__RECORDS SUPPLIED__:
------------------------------------

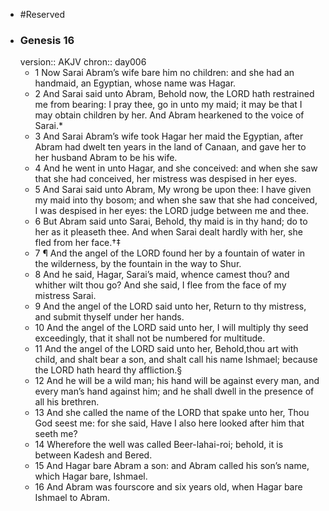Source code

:- #Reserved
- ### Genesis 16
  version:: AKJV
  chron:: day006
	- 1 Now Sarai Abram’s wife bare him no children: and she had an handmaid, an Egyptian, whose name was Hagar.
	- 2 And Sarai said unto Abram, Behold now, the LORD	hath restrained me from bearing: I pray thee, go in unto my maid; it may be that I may obtain children by her. And Abram hearkened to the voice of Sarai.*
	- 3 And Sarai Abram’s wife took Hagar her maid the Egyptian, after Abram had dwelt ten years in the land of Canaan, and gave her to her husband Abram to be his wife.
	- 4 And he went in unto Hagar, and she conceived: and when she saw that she had conceived, her mistress was despised in her eyes.
	- 5 And Sarai said unto Abram, My wrong be upon thee: I have given my maid into thy bosom; and when she saw that she had conceived, I was despised in her eyes: the LORD judge between me and thee.
	- 6 But	Abram said unto Sarai, Behold, thy maid is in thy hand; do to her as it pleaseth thee. And when Sarai dealt hardly with her, she fled from her face.†‡
	- 7 ¶ And the angel of the LORD found her by a fountain of water in the wilderness, by the fountain in the way to Shur.
	- 8 And he said, Hagar, Sarai’s maid, whence camest thou? and whither wilt thou go? And she said, I flee from the face of my mistress Sarai.
	- 9 And	the angel of the LORD said unto her, Return to thy mistress, and submit thyself under her hands.
	- 10 And the angel of the LORD said unto her, I will multiply thy seed exceedingly, that it shall not be numbered for multitude.
	- 11 And the angel of the LORD said unto her, Behold,thou art with child, and shalt bear a son, and shalt call his name Ishmael; because the LORD hath heard thy affliction.§
	- 12 And he will be a wild man; his hand will be against every man, and every man’s hand against him; and he shall dwell in the presence of all his brethren.
	- 13 And she called the name of the LORD that spake unto her, Thou God seest me: for she said, Have I also here looked after him that seeth me?
	- 14 Wherefore the well was called Beer-lahai-roi; behold, it is between Kadesh and Bered.
	- 15 And Hagar bare Abram a son: and Abram called his son’s name, which Hagar bare, Ishmael.
	- 16 And Abram was fourscore and six years old, when Hagar bare Ishmael to Abram.

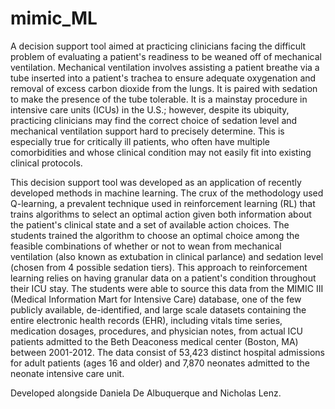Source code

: # mimic_ML
A decision support tool aimed at practicing clinicians facing the difficult problem of evaluating a patient's readiness to be weaned off of mechanical ventilation. Mechanical ventilation involves assisting a patient breathe via a tube inserted into a patient's trachea to ensure adequate oxygenation and removal of excess carbon dioxide from the lungs. It is paired with sedation to make the presence of the tube tolerable. It is a mainstay procedure in intensive care units (ICUs) in the U.S.; however, despite its ubiquity, practicing clinicians may find the correct choice of sedation level and mechanical ventilation support hard to precisely determine. This is especially true for critically ill patients, who often have multiple comorbidities and whose clinical condition may not easily fit into existing clinical protocols.

This decision support tool was developed as an application of recently developed methods in machine learning. The crux of the methodology used Q-learning, a prevalent technique used in reinforcement learning (RL) that trains algorithms to select an optimal action given both information about the patient's clinical state and a set of available action choices. The students trained the algorithm to choose an optimal choice among the feasible combinations of whether or not to wean from mechanical ventilation (also known as extubation in clinical parlance) and sedation level (chosen from 4 possible sedation tiers). This approach to reinforcement learning relies on having granular data on a patient's condition throughout their ICU stay. The students were able to source this data from the MIMIC III (Medical Information Mart for Intensive Care) database, one of the few publicly available, de-identified, and large scale datasets containing the entire electronic health records (EHR), including vitals time series, medication dosages, procedures, and physician notes, from actual ICU patients admitted to the Beth Deaconess medical center (Boston, MA) between 2001-2012. The data consist of 53,423 distinct hospital admissions for adult patients (ages 16 and older) and 7,870 neonates admitted to the neonate intensive care unit.

Developed alongside Daniela De Albuquerque and Nicholas Lenz.
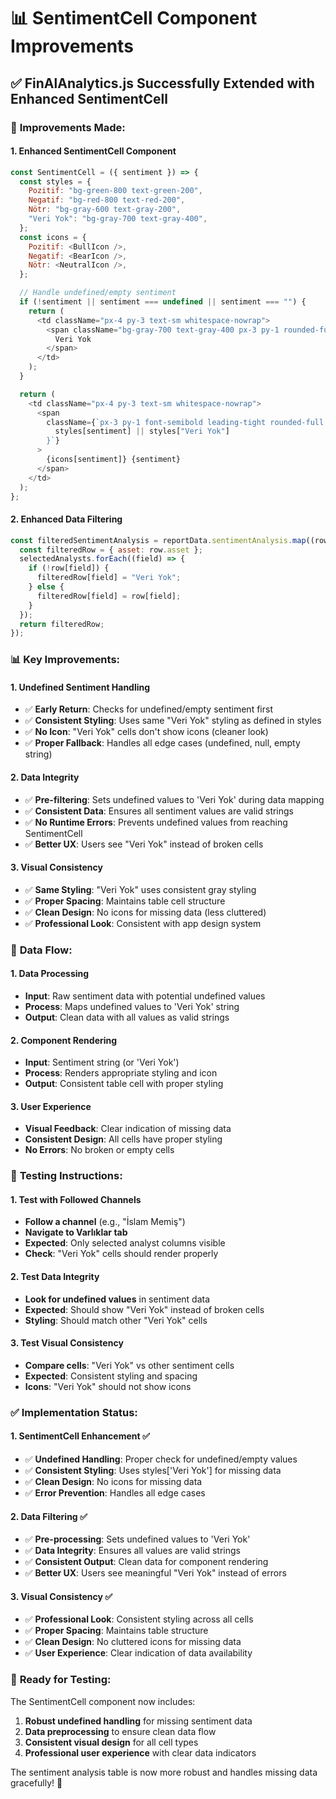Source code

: # 📊 SentimentCell Component Improvements

## ✅ **FinAlAnalytics.js Successfully Extended with Enhanced SentimentCell**

### 🎯 **Improvements Made:**

#### **1. Enhanced SentimentCell Component**

```javascript
const SentimentCell = ({ sentiment }) => {
  const styles = {
    Pozitif: "bg-green-800 text-green-200",
    Negatif: "bg-red-800 text-red-200",
    Nötr: "bg-gray-600 text-gray-200",
    "Veri Yok": "bg-gray-700 text-gray-400",
  };
  const icons = {
    Pozitif: <BullIcon />,
    Negatif: <BearIcon />,
    Nötr: <NeutralIcon />,
  };

  // Handle undefined/empty sentiment
  if (!sentiment || sentiment === undefined || sentiment === "") {
    return (
      <td className="px-4 py-3 text-sm whitespace-nowrap">
        <span className="bg-gray-700 text-gray-400 px-3 py-1 rounded-full text-sm">
          Veri Yok
        </span>
      </td>
    );
  }

  return (
    <td className="px-4 py-3 text-sm whitespace-nowrap">
      <span
        className={`px-3 py-1 font-semibold leading-tight rounded-full ${
          styles[sentiment] || styles["Veri Yok"]
        }`}
      >
        {icons[sentiment]} {sentiment}
      </span>
    </td>
  );
};
```

#### **2. Enhanced Data Filtering**

```javascript
const filteredSentimentAnalysis = reportData.sentimentAnalysis.map((row) => {
  const filteredRow = { asset: row.asset };
  selectedAnalysts.forEach((field) => {
    if (!row[field]) {
      filteredRow[field] = "Veri Yok";
    } else {
      filteredRow[field] = row[field];
    }
  });
  return filteredRow;
});
```

### 📊 **Key Improvements:**

#### **1. Undefined Sentiment Handling**

- ✅ **Early Return**: Checks for undefined/empty sentiment first
- ✅ **Consistent Styling**: Uses same "Veri Yok" styling as defined in styles
- ✅ **No Icon**: "Veri Yok" cells don't show icons (cleaner look)
- ✅ **Proper Fallback**: Handles all edge cases (undefined, null, empty string)

#### **2. Data Integrity**

- ✅ **Pre-filtering**: Sets undefined values to 'Veri Yok' during data mapping
- ✅ **Consistent Data**: Ensures all sentiment values are valid strings
- ✅ **No Runtime Errors**: Prevents undefined values from reaching SentimentCell
- ✅ **Better UX**: Users see "Veri Yok" instead of broken cells

#### **3. Visual Consistency**

- ✅ **Same Styling**: "Veri Yok" uses consistent gray styling
- ✅ **Proper Spacing**: Maintains table cell structure
- ✅ **Clean Design**: No icons for missing data (less cluttered)
- ✅ **Professional Look**: Consistent with app design system

### 🔄 **Data Flow:**

#### **1. Data Processing**

- **Input**: Raw sentiment data with potential undefined values
- **Process**: Maps undefined values to 'Veri Yok' string
- **Output**: Clean data with all values as valid strings

#### **2. Component Rendering**

- **Input**: Sentiment string (or 'Veri Yok')
- **Process**: Renders appropriate styling and icon
- **Output**: Consistent table cell with proper styling

#### **3. User Experience**

- **Visual Feedback**: Clear indication of missing data
- **Consistent Design**: All cells have proper styling
- **No Errors**: No broken or empty cells

### 🧪 **Testing Instructions:**

#### **1. Test with Followed Channels**

- **Follow a channel** (e.g., "İslam Memiş")
- **Navigate to Varlıklar tab**
- **Expected**: Only selected analyst columns visible
- **Check**: "Veri Yok" cells should render properly

#### **2. Test Data Integrity**

- **Look for undefined values** in sentiment data
- **Expected**: Should show "Veri Yok" instead of broken cells
- **Styling**: Should match other "Veri Yok" cells

#### **3. Test Visual Consistency**

- **Compare cells**: "Veri Yok" vs other sentiment cells
- **Expected**: Consistent styling and spacing
- **Icons**: "Veri Yok" should not show icons

### ✅ **Implementation Status:**

#### **1. SentimentCell Enhancement** ✅

- ✅ **Undefined Handling**: Proper check for undefined/empty values
- ✅ **Consistent Styling**: Uses styles['Veri Yok'] for missing data
- ✅ **Clean Design**: No icons for missing data
- ✅ **Error Prevention**: Handles all edge cases

#### **2. Data Filtering** ✅

- ✅ **Pre-processing**: Sets undefined values to 'Veri Yok'
- ✅ **Data Integrity**: Ensures all values are valid strings
- ✅ **Consistent Output**: Clean data for component rendering
- ✅ **Better UX**: Users see meaningful "Veri Yok" instead of errors

#### **3. Visual Consistency** ✅

- ✅ **Professional Look**: Consistent styling across all cells
- ✅ **Proper Spacing**: Maintains table structure
- ✅ **Clean Design**: No cluttered icons for missing data
- ✅ **User Experience**: Clear indication of data availability

### 🚀 **Ready for Testing:**

The SentimentCell component now includes:

1. **Robust undefined handling** for missing sentiment data
2. **Data preprocessing** to ensure clean data flow
3. **Consistent visual design** for all cell types
4. **Professional user experience** with clear data indicators

The sentiment analysis table is now more robust and handles missing data gracefully! 🎉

------------------------------------

__INSTRUCTIONS FOR THE TASK__: Leave out all pictures and output each line exactly, from the top of the records through the line that holds "- 3 And Sarai".

__SOLUTION TO THIS EXERCISE__:
Source code

:- #Reserved
- ### Genesis 16
  version:: AKJV
  chron:: day006
	- 1 Now Sarai Abram’s wife bare him no children: and she had an handmaid, an Egyptian, whose name was Hagar.
	- 2 And Sarai said unto Abram, Behold now, the LORD	hath restrained me from bearing: I pray thee, go in unto my maid; it may be that I may obtain children by her. And Abram hearkened to the voice of Sarai.*
	- 3 And Sarai Abram’s wife took Hagar her maid the Egyptian, after Abram had dwelt ten years in the land of Canaan, and gave her to her husband Abram to be his wife.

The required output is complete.